Young Nuclear Groups Seek Rethink On Spanish Nuclear Closure

A gathering in Madrid of more than 70 representatives from the European and international young nuclear networks, from 27 countries, heard the case put against the planned closure of Almaraz nuclear power plant’s unit 1.

The aim of the gathering was to share experiences of the nuclear sector in their respective countries for members of the European Nuclear Society – Young Generation Network and the International Young Nuclear Network. The host Spanish Youth Network’s ‘Salvemos Almaraz’ (‘Let’s save Almaraz’) initiative gained support from representatives from different countries.

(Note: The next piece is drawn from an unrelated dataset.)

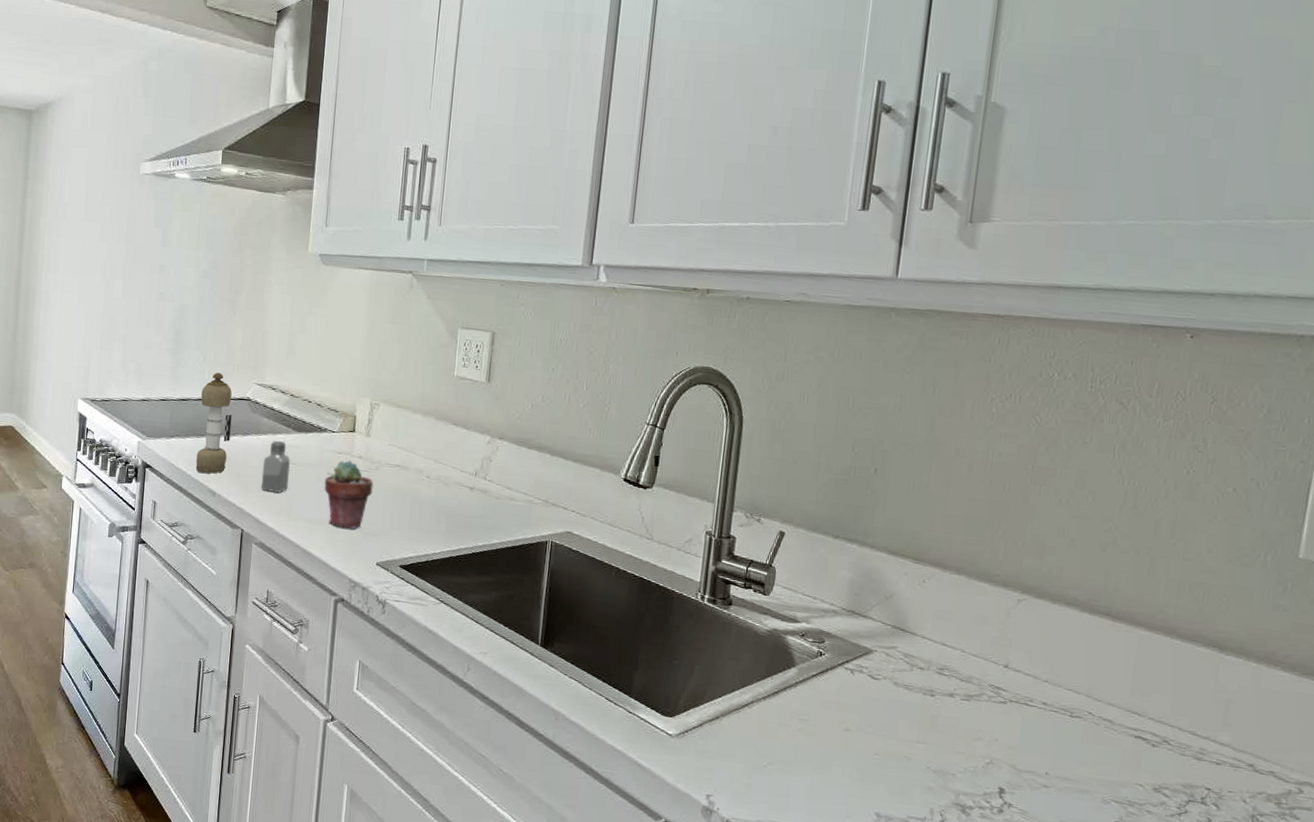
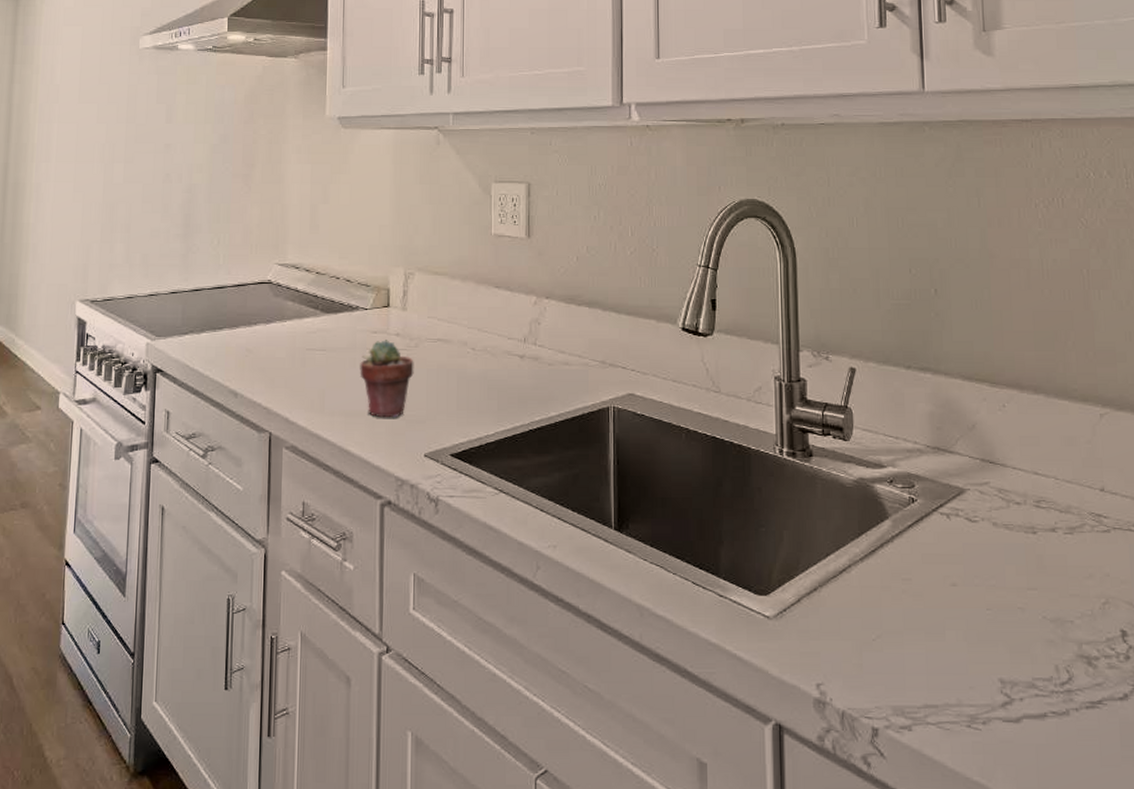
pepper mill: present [195,372,232,474] -> none [213,255,252,372]
saltshaker: present [261,440,290,493] -> none [289,325,320,386]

Spain has seven nuclear reactors generating about a fifth of its electricity, but under its nuclear phase-out policy the fleet is scheduled to shut down by 2035, with Almaraz 1 due to be taken offline in 2027. Jóvenes Nucleares, an association for young professionals and students from the Spanish nuclear sector, noted that the two unit Almaraz nuclear power plant’s 2000 MWe installed capacity generates enough electricity for 4 million homes and represents 7% of total generation in Spain, avoiding the emission of 7.2 million tonnes of CO2 per year. It also highlighted that EUR600 million (USD655 million) had been invested in maintenance and operation to be included in the highest category by World Association of Nuclear Operators.

“For all these reasons, Jóvenes Nucleares … believes that the closure plan established in the National Integrated Energy and Climate Plan must be reconsidered. Spanish nuclear power plants generate clean energy, as they do not emit CO2, they are reliable, cheap, as proven by various studies by neutral international organisations that describe that extending the life of the plants is the most economical way to generate electricity per MW; and safe, which is not only more than demonstrated by their operation over the last 40 years, but also by their constant investment in improvements,” the organisation said in a statement.

It said that 2024 was a crucial year as the deadline approaches for any reversal of the decision to end operations at Almaraz 1 in 2027. The nuclear phase-out policy was confirmed by the Spanish government in December.

The weekend also included a number of technical visits, to the TJ-II nuclear fusion device and the simulator of the control room of the Trillo nuclear power plant at Westinghouse Madrid.